Initially she featured 100 items, but it’s since tripled and will likely continue to grow. Although currently limited to either shipping merchandise, onsite pick-ups, or select in-town deliveries, within a year Matthews hopes to have a storefront in the city. “I’d like to be in the East End.” Ideally, she wants to be in part of Richmond that’s “growing into itself,” like Church Hill or the newly created Arts District. “I’d like to think I can bring people to me if I can appeal to them.” To further Era’s reach in the meantime, Mathews uses social media.
“Social media is how I built Era before the site was launched.” She said that Era’s Tumblr is one of her most dependable sources of traffic, as is their Facebook page. She also regularly tweets about new items and has found unusual success with Instagram.

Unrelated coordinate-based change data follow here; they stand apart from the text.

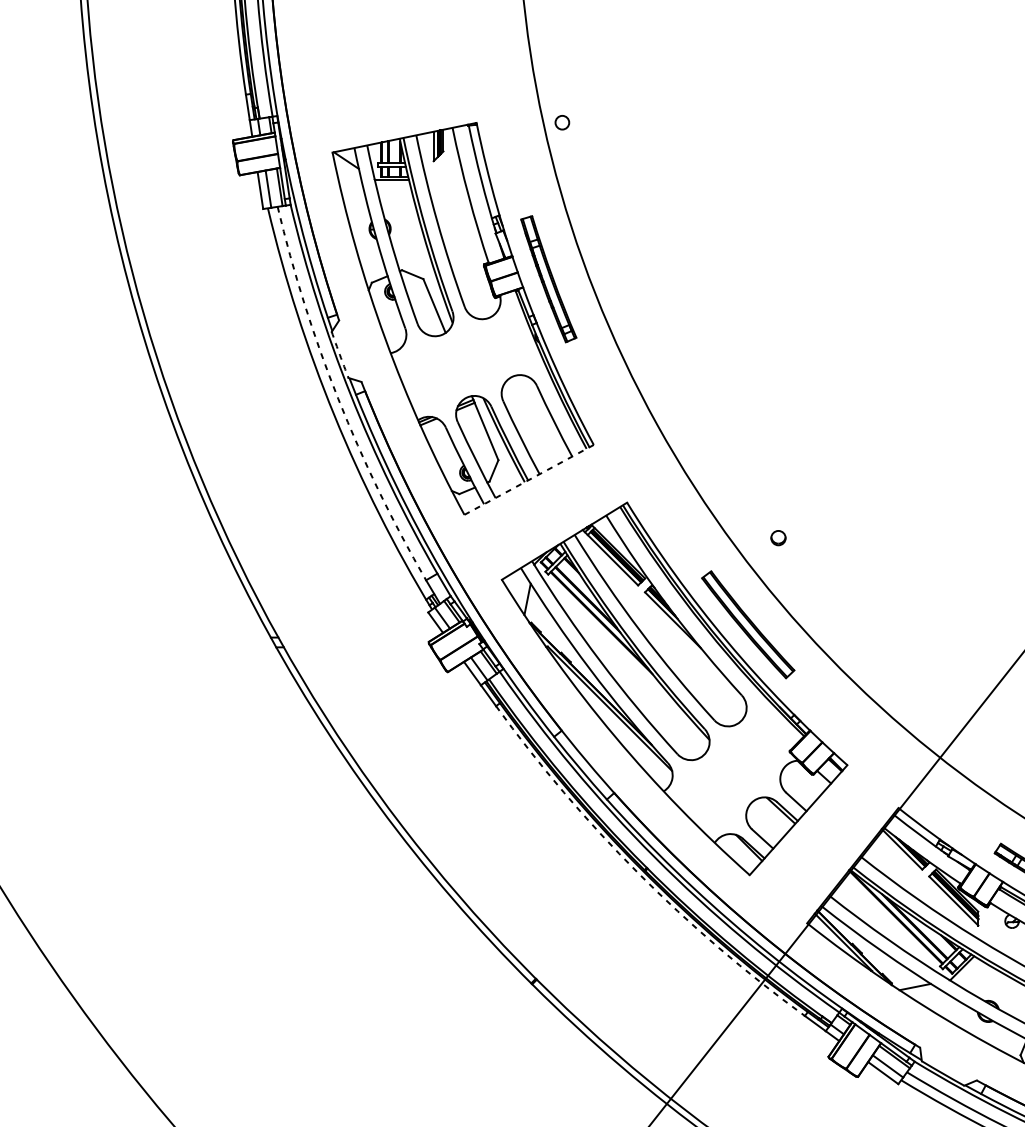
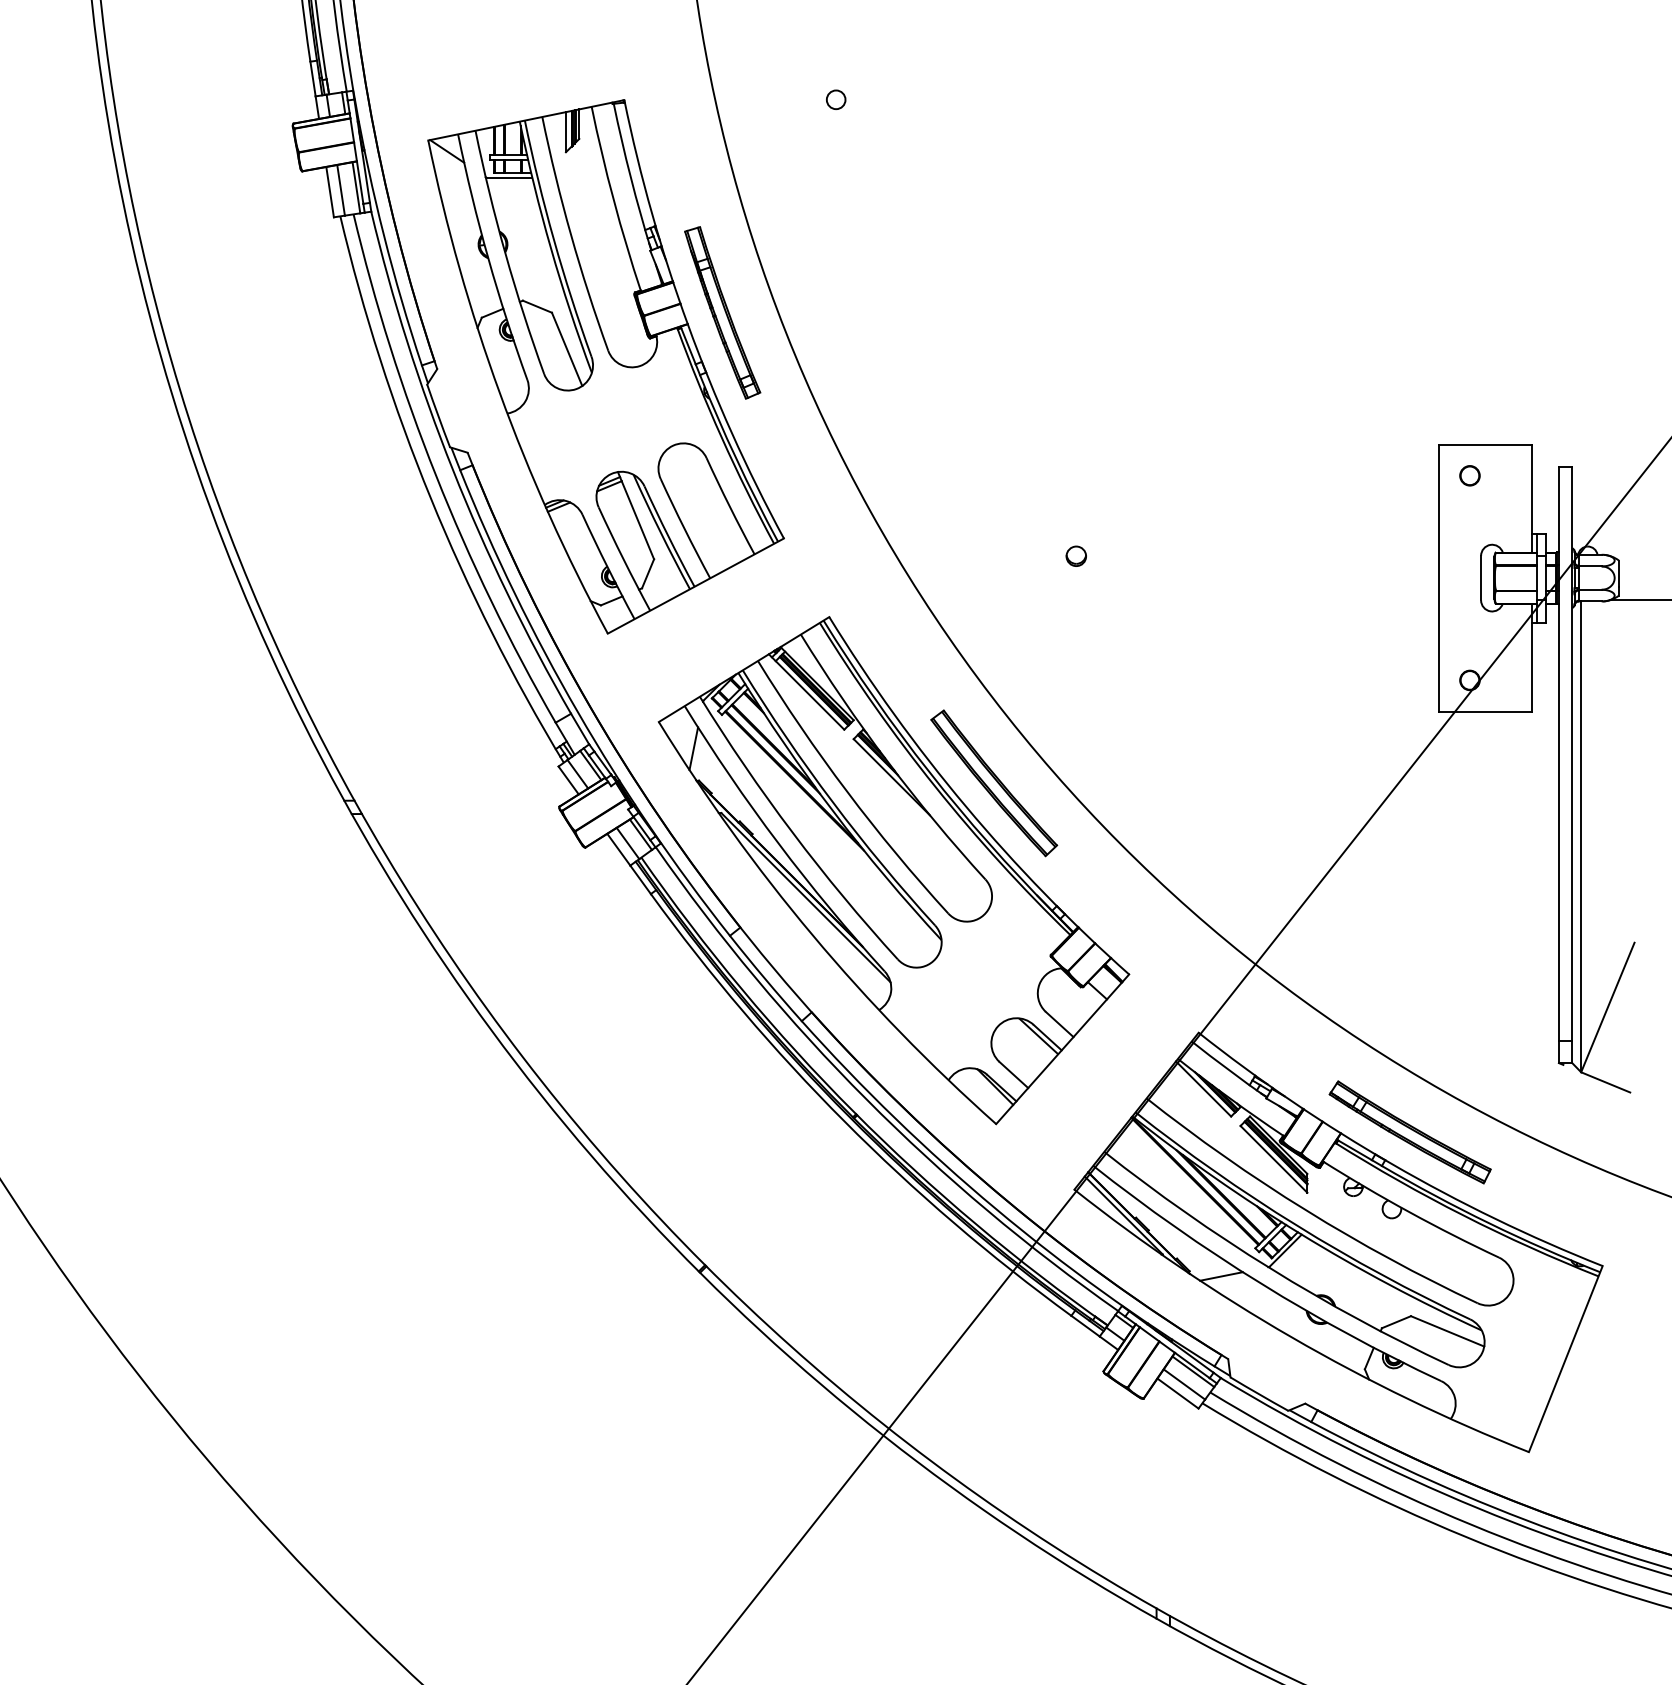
circle: (562, 122) -> (836, 99), moved
arc: (340, 355) -> (438, 416), dashed -> solid
arc: (338, 398) -> (436, 475), dashed -> solid
line: (529, 479) -> (696, 585), dashed -> solid
part: (777, 537) -> (1075, 555), moved
arc: (638, 873) -> (844, 1121), dashed -> solid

Most use the photo-based social network to share retro-filtered personal photos, but in Mathews’s case the service has been a boon for business. When she comes across an item that she intends to sell, she will post a photo of it to Instagram. She said that customers have been known to see an item on Instagram and immediately contact her to purchase it. “What better free way to advertise than that?” While Era’s principal demographic is the Richmond area, her adroit use of social media has landed her sales in Newport News, New York, and New Mexico.
When asked about leaving her full-time position at Quirk to invest in Era, she said the proposition was “terrifying.” Gone was the “same comfortable routine” that she had built for nearly seven years. “I don’t know what’s going to happen, which is scary,” she admitted. “But it’s also thrilling.”